The best practice for you depends very much on your context. To give you some pointers nevertheless, here are a few scenarios that may be applicable to you.

Pull requests for further interesting approaches as well as refinements and more complete examples are very welcome.

Common Ideas

Logging is not a new concept and in no way special to Python. Logfiles have existed for decades and there’s little reason to reinvent the wheel in our little world.

There are several concepts that are very well-solved in general and especially in heterogeneous environments, using special tooling for Python applications does more harm than good and makes the operations staff build dart board with your pictures.

Therefore let’s rely on proven tools as much as possible and do only the absolutely necessary inside of Python[*]. A very nice approach is to simply log to standard out and let other tools take care of the rest.

runit

One runner that makes this very easy is the venerable runit project which made it a part of its design: server processes don’t detach but log to standard out instead. There it gets processed by other software – potentially by one of its own tools: svlogd. We use it extensively and it has proven itself extremely robust and capable; check out this tutorial if you’d like to try it.

If you’re not quite convinced and want an overview on running daemons, have a look at cue’s daemon showdown that discusses the most common ones.

Local Logging

There are basically two common ways to log to local logfiles: writing yourself into files and syslog.

Syslog

The simplest approach to logging is to forward your entries to the syslogd. Twisted, uwsgi, and runit support it directly. It will happily add a timestamp and write wherever you tell it in its configuration. You can also log from multiple processes into a single file and use your system’s logrotate for log rotation.

The only downside is that syslog has some quirks that show itself under high load like rate limits (they can be switched off) and lost log entries.

runit’s svlogd

If you’ll choose runit for running your daemons, svlogd is a nicer approach. It receives the log entries via a UNIX pipe and acts on them which includes adding of parse-friendly timestamps in tai64n as well as filtering and log rotation.

Centralized Logging

Nowadays you usually don’t want your logfiles in compressed archives distributed over dozens – if not thousands – servers. You want them at a single location; parsed and easy to query.

Syslog (Again!)

The widely deployed syslog implementation rsyslog supports remote logging out-of-the-box. Have a look at this post by Revolution Systems on the how.
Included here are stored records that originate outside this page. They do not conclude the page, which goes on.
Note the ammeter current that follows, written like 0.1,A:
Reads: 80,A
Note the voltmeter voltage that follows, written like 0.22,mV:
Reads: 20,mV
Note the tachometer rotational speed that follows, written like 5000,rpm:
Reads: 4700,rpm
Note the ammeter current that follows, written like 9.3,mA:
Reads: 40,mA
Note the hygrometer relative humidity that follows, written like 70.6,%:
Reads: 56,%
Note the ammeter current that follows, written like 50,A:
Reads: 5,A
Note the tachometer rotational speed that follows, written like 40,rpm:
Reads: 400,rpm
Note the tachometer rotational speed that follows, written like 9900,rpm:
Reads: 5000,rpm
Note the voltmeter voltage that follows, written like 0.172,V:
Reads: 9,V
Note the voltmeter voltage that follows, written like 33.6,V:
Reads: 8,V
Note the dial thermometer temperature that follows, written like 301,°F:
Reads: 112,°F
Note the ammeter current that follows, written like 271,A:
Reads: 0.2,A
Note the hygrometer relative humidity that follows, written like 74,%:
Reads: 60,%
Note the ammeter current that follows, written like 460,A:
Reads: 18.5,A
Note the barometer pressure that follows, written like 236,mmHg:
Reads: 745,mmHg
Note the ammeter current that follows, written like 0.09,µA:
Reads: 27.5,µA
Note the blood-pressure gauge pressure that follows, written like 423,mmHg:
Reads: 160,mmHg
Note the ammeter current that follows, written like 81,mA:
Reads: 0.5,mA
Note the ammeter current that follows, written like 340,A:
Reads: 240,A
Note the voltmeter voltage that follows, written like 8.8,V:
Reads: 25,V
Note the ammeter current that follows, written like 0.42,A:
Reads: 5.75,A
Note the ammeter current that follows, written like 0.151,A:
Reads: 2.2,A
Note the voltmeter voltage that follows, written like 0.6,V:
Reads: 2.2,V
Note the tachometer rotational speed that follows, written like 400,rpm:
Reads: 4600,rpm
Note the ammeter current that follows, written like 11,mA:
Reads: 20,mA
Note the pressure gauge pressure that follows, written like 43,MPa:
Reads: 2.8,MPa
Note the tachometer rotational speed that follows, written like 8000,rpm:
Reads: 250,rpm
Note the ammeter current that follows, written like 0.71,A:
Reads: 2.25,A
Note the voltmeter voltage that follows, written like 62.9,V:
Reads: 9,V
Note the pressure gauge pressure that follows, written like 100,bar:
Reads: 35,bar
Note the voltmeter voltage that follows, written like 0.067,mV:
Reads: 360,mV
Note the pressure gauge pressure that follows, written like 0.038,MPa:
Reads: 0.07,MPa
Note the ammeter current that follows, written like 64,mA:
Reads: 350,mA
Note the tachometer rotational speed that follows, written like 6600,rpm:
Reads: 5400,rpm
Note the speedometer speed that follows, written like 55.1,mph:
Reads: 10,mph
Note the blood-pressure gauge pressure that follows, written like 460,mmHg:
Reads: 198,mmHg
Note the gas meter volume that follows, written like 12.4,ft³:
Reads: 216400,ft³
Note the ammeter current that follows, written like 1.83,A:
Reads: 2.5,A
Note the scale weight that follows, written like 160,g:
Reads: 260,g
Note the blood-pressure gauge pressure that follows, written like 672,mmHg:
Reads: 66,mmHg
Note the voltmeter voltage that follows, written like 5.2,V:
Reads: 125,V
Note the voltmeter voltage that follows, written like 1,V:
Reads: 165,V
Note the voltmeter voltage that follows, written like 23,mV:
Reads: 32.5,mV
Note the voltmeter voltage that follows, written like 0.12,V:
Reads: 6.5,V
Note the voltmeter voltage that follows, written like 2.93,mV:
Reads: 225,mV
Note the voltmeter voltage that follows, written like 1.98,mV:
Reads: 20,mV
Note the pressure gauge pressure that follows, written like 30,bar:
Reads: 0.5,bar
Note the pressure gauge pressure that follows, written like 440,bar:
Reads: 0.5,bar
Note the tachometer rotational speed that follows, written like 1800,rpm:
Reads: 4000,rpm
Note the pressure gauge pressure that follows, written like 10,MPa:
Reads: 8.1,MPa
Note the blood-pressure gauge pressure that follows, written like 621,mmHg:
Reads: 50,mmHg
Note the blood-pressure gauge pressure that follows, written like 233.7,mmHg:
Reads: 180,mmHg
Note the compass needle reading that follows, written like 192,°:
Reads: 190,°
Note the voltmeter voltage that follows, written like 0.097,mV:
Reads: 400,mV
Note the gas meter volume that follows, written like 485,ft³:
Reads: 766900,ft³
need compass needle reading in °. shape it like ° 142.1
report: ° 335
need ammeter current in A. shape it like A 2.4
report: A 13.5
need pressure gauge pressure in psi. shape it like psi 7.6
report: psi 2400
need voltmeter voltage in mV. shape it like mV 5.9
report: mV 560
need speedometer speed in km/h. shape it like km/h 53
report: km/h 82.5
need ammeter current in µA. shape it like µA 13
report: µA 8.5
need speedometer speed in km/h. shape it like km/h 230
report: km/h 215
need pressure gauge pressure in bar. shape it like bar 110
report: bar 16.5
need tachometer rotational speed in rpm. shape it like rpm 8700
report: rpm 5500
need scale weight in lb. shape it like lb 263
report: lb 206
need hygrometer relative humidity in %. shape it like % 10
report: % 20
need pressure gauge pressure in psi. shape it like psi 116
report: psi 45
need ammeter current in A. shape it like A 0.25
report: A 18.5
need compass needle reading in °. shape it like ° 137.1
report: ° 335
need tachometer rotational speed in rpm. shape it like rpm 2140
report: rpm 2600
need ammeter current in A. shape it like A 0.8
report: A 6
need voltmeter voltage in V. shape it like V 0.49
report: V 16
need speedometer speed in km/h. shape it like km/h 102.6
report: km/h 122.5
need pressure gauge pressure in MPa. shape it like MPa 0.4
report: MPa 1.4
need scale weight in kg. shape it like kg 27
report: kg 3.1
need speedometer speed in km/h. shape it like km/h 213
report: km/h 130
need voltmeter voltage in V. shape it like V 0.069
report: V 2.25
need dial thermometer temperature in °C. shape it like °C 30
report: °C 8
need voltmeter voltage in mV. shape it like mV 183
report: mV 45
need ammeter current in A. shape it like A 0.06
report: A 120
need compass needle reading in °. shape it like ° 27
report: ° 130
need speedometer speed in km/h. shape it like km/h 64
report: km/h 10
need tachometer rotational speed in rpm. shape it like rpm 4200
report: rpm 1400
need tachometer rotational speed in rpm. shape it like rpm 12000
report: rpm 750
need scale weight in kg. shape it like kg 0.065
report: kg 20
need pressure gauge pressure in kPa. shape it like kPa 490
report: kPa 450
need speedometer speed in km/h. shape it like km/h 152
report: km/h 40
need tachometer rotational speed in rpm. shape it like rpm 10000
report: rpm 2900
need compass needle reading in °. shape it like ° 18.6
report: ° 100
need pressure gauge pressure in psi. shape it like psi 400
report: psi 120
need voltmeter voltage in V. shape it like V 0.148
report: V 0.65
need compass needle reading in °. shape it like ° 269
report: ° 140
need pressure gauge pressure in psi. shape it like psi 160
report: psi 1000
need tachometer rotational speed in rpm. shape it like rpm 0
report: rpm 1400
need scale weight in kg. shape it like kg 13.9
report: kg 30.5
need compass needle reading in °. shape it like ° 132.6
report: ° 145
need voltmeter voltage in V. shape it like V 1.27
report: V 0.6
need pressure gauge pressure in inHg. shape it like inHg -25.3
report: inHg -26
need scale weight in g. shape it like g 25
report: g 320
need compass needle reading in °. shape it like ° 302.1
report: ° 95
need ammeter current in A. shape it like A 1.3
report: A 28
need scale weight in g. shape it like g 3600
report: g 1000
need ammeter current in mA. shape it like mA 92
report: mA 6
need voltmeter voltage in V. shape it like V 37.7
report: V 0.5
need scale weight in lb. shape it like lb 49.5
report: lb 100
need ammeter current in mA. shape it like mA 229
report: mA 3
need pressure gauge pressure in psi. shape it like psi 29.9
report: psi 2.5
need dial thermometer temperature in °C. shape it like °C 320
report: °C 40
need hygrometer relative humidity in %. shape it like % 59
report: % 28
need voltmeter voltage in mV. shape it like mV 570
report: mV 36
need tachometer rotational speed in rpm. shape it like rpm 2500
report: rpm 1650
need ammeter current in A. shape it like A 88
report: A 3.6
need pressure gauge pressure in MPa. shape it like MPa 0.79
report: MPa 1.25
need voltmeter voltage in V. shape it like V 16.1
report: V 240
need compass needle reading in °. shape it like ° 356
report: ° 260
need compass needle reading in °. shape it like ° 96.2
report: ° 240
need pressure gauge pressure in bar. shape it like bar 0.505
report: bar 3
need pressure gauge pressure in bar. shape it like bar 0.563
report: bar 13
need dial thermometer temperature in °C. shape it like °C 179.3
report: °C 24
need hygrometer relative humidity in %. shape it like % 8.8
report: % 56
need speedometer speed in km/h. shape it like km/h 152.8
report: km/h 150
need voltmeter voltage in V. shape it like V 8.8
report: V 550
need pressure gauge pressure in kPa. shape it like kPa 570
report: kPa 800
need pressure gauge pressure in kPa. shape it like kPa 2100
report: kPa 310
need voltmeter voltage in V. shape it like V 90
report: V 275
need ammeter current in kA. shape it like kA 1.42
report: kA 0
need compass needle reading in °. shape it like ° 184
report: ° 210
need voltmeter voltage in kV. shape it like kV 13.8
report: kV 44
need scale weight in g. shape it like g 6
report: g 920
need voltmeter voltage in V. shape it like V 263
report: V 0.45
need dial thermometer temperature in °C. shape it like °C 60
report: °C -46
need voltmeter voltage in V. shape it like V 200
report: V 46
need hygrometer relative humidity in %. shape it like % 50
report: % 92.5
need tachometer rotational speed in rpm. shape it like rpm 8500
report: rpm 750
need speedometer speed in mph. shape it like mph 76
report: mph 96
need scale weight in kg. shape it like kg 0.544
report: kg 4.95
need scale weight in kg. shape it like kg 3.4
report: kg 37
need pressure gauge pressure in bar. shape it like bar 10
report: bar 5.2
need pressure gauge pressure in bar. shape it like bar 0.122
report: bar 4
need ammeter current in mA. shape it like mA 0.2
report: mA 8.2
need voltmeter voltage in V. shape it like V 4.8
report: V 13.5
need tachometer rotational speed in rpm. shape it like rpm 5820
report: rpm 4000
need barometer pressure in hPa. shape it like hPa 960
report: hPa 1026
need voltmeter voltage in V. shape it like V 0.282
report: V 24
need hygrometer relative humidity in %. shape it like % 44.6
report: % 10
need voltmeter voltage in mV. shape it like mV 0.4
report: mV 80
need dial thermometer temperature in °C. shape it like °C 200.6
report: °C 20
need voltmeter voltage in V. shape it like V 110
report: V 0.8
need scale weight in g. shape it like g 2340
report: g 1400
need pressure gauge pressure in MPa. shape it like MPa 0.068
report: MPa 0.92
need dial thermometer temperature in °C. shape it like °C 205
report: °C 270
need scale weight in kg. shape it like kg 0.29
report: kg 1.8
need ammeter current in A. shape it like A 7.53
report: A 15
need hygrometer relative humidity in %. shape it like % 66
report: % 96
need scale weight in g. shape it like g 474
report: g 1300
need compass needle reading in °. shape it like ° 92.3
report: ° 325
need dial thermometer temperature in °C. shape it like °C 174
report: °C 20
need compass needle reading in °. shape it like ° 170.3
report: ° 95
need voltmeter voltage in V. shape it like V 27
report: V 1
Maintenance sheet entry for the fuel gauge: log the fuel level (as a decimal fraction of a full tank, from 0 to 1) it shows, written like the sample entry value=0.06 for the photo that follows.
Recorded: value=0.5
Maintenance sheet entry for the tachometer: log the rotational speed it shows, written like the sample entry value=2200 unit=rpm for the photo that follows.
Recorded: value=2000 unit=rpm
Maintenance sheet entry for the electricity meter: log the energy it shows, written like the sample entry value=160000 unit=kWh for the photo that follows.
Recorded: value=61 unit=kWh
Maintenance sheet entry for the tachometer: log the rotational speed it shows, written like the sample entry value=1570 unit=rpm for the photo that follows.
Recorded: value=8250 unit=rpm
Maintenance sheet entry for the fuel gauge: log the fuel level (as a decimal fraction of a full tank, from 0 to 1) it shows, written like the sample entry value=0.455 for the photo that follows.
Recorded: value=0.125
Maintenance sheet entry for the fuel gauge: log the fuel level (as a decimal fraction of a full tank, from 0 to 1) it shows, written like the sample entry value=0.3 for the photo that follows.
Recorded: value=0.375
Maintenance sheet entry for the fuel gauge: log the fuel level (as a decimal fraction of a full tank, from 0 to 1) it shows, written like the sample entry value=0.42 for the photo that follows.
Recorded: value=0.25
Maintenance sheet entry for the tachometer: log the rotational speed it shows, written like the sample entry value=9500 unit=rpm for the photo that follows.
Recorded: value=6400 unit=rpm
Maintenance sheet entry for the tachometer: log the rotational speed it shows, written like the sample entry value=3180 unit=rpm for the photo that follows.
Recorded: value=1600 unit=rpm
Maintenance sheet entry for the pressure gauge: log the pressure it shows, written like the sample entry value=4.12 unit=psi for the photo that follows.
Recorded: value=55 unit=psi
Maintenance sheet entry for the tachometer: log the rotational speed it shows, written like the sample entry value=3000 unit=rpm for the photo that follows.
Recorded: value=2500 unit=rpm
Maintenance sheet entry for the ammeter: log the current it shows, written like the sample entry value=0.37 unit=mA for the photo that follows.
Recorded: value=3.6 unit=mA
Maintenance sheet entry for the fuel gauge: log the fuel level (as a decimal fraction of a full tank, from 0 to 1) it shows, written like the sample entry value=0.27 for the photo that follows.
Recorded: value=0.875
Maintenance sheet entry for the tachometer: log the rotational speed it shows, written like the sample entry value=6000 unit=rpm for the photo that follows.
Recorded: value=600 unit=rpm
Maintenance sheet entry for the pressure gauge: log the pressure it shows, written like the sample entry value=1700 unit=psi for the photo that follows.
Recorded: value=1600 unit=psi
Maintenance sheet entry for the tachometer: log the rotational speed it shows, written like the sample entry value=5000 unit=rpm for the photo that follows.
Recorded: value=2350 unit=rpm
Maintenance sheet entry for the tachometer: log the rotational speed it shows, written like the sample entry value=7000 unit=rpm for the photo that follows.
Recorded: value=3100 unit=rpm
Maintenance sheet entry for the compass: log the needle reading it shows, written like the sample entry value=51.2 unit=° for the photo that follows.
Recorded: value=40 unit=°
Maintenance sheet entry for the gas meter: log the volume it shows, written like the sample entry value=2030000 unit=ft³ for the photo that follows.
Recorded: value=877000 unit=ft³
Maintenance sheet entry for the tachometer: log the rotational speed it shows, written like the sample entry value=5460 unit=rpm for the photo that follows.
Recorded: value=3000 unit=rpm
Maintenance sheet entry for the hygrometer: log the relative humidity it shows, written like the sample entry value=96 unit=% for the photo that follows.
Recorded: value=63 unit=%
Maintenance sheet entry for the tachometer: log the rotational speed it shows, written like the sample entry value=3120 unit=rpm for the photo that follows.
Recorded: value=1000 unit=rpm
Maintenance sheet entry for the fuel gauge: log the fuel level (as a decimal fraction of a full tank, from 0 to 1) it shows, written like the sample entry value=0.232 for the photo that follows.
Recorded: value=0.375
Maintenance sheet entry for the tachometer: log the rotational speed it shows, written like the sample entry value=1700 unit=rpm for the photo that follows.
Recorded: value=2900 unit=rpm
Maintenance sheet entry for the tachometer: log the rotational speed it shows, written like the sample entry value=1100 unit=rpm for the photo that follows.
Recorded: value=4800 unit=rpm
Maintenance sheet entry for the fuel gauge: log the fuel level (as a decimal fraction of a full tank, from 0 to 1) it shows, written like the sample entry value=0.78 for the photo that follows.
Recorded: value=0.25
Since syslog is such a widespread solution, there are also ways to use it with basically any centralized product.

Logstash with logstash-forwarder

Logstash is a great way to parse, save, and search your logs.

The general modus operandi is that you have log shippers that parse your log files and forward the log entries to your Logstash server and store is in elasticsearch. If your log entries consist of a JSON dictionary (and perhaps a tai64n timestamp), this is pretty easy and efficient.

If you can’t decide on a log shipper, logstash-forwarder (formerly known as Lumberjack) works really well. When Logstash’s lumberjack input is configured to use codec => "json", having structlog output JSON is all you need. See the documentation on the Python Standard Library for an example configuration.

Graylog2

Graylog goes one step further. It not only supports everything those above do (and then some); you can also log directly JSON entries towards it – optionally even through an AMQP server (like RabbitMQ) for better reliability. Additionally, Graylog’s Extended Log Format (GELF) allows for structured data which makes it an obvious choice to use together with structlog.

[*]This is obviously a privileged UNIX-centric view but even Windows has tools and means for log management although we won’t be able to discuss them here.